Figures from Statistics Norway show that ethnic Norwegians move from districts in Oslo with many immigrants. City Councillor Raymond Johansen (Labour) says that this is an undesired development.
Between 2007 and 2017, Oslo’s population increased by 63,000. During the same period, net emigration from Oslo, among those with a Norwegian background, was 5,000, writes Dagbladet. The newspaper further publishes figures showing how migration flow internally in Oslo takes place, broken down to the district level.
The figures are compiled by Statistics Norway on behalf of the Parliamentary Group of the Progress Party (Frp). The migration flow for those with a Norwegian background goes two ways: From the districts with a high immigration share and to city-centre neighbourhoods – or away from Oslo.
At 14 of Oslo’s primary schools, more than 50 per cent of students don’t master the Norwegian language proficiently enough to follow ordinary classes. At 43 of the schools, this applies to more than 30 per cent of the pupils.
«Ghettofication» in progress
“There is a «ghettofication» of Oslo going on.
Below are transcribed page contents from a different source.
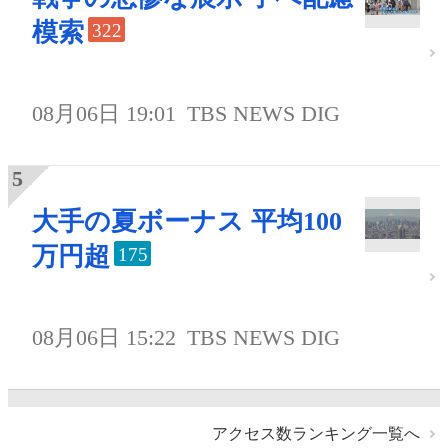
模索
322
08月06日 19:01
TBS NEWS DIG
大手の夏ボーナス 平均100
万円超
175
08月06日 15:22
TBS NEWS DIG
アクセス数ランキング一覧へ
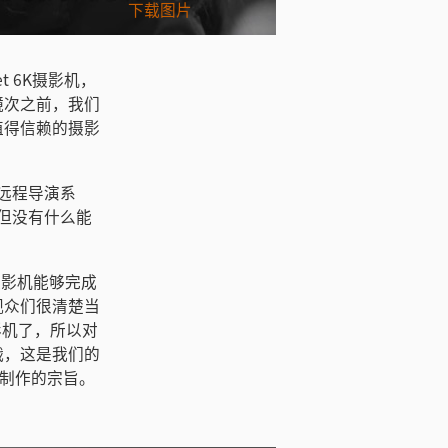
下载图片
t 6K摄影机，
镜次之前，我们
值得信赖的摄影
套远程导演系
，但没有什么能
c摄影机能够完成
观众们很清楚当
摄影机了，所以对
战，这是我们的
有制作的宗旨。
There is cause for concern for the districts where ethnic Norwegians move out – and ever more immigrants move in,” Leader of the Progress Party immigration policy committee, Sylvi Listhaug, tells Dagbladet.
City councillor Raymond Johansen (Labour) states that the development is not new, and he is open to the fact that many moves simply because there are too many immigrants in an area.
“Then there is certainly those who move because they believe that the immigrant density is too large. Gentrification takes place in Oslo. There is large net immigration of those with a Norwegian background to the inner districts of Oslo, ”Johansen explains.
He does not want to moralise those who move:
“I do not want to point a finger at anyone who chooses to move away from a school if they discover that their child is the only one with [ethnic] Norwegian background.”